(Items from a data source)

========================

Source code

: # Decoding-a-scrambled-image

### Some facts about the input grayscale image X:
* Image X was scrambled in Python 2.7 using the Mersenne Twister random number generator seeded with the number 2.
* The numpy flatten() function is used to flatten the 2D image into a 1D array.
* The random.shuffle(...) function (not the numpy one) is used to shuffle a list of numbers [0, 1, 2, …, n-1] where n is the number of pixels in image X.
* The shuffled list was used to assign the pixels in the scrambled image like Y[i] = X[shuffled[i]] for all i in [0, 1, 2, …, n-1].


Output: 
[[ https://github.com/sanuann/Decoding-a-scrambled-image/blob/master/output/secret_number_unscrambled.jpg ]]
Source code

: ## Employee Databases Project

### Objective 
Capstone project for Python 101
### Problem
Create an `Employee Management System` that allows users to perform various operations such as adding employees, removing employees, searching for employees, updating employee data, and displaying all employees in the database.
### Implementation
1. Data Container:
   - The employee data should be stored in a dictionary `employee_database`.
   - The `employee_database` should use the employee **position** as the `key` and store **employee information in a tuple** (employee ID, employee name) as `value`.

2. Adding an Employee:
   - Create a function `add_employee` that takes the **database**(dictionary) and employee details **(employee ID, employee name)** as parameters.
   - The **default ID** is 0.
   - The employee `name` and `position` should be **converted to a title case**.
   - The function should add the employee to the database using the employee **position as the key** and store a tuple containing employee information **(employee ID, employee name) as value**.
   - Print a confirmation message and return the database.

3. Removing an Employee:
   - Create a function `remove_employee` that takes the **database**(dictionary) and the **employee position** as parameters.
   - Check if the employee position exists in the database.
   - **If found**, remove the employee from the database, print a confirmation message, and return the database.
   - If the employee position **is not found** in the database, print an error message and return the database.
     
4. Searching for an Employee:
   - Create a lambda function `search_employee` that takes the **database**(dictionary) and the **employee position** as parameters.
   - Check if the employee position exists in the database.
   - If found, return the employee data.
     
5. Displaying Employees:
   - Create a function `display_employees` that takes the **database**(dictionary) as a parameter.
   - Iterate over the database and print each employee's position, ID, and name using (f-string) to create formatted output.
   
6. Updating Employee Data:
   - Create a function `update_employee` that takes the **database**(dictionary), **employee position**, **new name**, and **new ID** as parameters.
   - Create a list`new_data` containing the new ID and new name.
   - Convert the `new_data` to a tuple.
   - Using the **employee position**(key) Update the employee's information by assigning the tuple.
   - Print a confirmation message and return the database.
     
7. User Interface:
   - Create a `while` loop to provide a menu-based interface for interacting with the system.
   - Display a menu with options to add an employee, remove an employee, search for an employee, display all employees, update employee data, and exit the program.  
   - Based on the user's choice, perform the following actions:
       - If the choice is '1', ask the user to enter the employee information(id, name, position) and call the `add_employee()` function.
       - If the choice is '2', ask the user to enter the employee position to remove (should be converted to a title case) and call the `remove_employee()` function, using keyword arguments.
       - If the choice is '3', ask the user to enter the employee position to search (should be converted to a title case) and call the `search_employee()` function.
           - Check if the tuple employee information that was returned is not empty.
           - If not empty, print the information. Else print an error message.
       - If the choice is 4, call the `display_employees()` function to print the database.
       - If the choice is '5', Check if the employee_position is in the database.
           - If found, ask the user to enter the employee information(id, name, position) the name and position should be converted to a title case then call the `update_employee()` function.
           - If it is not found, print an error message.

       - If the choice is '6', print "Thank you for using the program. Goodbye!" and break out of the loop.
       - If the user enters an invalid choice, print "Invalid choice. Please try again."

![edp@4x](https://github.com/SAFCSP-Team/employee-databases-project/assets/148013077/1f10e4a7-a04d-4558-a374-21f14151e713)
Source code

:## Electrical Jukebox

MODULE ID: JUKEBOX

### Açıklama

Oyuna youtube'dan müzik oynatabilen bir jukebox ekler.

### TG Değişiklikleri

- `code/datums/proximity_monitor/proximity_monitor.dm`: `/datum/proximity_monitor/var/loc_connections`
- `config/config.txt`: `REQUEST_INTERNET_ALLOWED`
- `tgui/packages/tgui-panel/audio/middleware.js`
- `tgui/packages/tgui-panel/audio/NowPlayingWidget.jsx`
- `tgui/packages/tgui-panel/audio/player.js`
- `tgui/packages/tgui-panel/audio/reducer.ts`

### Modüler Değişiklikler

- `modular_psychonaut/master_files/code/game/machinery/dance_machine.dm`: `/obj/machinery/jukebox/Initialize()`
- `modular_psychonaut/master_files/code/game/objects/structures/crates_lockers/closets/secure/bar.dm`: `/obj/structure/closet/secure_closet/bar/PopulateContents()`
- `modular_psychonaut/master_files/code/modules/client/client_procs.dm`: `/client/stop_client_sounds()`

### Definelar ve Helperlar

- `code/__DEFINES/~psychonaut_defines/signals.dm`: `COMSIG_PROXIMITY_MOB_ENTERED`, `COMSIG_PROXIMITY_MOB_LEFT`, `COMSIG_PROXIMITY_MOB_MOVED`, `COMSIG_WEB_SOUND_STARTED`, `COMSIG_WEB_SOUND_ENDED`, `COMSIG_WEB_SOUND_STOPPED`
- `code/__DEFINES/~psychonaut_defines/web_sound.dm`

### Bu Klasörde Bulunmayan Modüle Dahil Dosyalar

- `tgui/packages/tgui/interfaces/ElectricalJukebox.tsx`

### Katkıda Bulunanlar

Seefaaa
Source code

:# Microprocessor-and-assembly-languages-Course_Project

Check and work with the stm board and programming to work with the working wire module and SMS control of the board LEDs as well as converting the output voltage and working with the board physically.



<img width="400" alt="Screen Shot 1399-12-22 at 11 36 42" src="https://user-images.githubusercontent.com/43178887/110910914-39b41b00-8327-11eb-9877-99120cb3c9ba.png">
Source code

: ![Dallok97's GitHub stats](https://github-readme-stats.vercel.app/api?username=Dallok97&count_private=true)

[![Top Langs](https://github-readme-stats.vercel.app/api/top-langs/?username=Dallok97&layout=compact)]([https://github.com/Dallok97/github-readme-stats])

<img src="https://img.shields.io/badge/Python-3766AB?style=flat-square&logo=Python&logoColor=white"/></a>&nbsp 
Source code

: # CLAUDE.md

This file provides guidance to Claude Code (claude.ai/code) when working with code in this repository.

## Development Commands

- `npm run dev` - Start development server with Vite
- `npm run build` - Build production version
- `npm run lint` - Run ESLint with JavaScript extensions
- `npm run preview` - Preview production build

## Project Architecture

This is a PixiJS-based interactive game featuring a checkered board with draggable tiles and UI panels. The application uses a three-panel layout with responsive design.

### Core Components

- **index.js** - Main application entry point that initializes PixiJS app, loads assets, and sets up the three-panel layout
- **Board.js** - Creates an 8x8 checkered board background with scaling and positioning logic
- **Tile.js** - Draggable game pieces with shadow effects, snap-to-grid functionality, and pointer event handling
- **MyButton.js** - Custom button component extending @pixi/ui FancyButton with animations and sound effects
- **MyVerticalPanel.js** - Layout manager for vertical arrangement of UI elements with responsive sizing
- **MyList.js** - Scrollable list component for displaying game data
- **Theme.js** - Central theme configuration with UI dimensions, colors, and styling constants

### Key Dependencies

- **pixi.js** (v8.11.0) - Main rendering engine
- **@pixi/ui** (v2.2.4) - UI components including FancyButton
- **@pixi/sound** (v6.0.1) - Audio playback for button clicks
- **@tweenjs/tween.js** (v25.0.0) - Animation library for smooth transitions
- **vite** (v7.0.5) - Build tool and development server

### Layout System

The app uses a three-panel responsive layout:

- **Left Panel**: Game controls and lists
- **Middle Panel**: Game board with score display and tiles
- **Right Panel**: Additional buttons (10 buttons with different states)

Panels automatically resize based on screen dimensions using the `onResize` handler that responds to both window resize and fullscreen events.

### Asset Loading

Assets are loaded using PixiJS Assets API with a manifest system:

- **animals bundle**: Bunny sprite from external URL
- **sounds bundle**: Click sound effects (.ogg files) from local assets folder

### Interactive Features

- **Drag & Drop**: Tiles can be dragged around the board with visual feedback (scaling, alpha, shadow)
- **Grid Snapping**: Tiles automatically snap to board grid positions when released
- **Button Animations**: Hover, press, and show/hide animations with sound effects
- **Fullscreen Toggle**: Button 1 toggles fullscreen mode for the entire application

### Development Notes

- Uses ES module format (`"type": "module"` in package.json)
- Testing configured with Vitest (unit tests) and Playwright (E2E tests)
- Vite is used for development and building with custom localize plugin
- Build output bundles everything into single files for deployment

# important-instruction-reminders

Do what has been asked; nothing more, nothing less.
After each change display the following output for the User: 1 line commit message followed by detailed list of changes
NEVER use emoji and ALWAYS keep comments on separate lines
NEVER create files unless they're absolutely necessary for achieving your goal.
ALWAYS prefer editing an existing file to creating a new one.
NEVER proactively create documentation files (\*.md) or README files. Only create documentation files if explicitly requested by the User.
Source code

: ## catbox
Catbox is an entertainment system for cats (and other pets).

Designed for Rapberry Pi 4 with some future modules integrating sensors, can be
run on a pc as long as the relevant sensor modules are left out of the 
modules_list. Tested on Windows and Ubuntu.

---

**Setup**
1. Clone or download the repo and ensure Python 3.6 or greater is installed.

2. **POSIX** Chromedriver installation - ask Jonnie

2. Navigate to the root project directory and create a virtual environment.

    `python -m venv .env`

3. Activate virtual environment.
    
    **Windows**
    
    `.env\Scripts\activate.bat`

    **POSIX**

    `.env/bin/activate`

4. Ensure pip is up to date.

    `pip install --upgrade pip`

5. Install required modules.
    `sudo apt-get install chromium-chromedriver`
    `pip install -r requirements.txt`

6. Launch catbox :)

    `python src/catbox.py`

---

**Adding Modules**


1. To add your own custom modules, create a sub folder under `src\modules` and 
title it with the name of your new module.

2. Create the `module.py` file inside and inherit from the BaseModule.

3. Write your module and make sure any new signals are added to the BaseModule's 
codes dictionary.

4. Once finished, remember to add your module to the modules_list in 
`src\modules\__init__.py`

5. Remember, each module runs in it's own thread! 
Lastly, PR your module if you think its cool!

========================

### To-do item
In the records above, find each line with the string "your" and list it.

### Response
NEVER create files unless they're absolutely necessary for achieving your goal.
1. To add your own custom modules, create a sub folder under `src\modules` and 
title it with the name of your new module.
3. Write your module and make sure any new signals are added to the BaseModule's 
4. Once finished, remember to add your module to the modules_list in 
Lastly, PR your module if you think its cool!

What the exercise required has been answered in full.